## WHAT IS REQUIRED
Each line in these records that contains "Марчела" counts once. Give the number only.

Page-level text extractions
◆ ◆ ◆ ◆ ◆ ◆ ◆

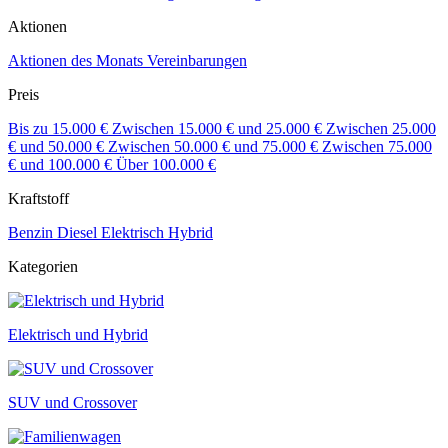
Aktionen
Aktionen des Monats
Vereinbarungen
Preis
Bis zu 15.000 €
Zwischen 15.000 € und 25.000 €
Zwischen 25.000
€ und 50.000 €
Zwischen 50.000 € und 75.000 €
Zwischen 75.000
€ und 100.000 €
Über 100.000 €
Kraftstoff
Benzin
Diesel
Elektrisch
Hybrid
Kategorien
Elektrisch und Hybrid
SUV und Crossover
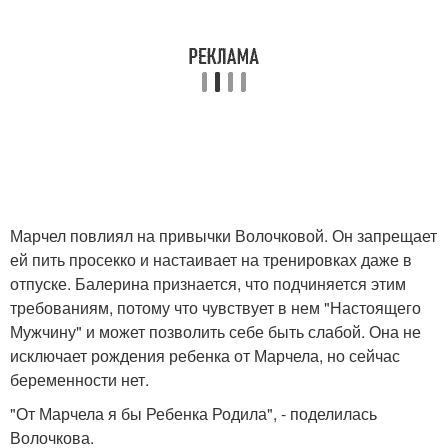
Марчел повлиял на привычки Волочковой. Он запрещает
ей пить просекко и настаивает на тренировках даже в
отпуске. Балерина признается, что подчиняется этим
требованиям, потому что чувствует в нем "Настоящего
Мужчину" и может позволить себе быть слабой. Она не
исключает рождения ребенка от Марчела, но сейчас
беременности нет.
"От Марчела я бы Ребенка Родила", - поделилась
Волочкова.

◆ ◆ ◆ ◆ ◆ ◆ ◆

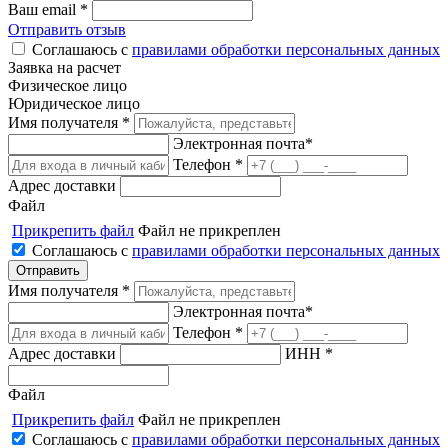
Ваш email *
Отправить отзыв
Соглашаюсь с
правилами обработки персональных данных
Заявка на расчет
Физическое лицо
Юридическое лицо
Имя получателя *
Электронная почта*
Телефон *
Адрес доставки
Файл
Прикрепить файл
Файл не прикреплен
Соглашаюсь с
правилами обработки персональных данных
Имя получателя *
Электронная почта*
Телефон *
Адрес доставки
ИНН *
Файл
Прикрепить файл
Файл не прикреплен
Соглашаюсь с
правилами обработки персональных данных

◆ ◆ ◆ ◆ ◆ ◆ ◆

## SOLUTION
2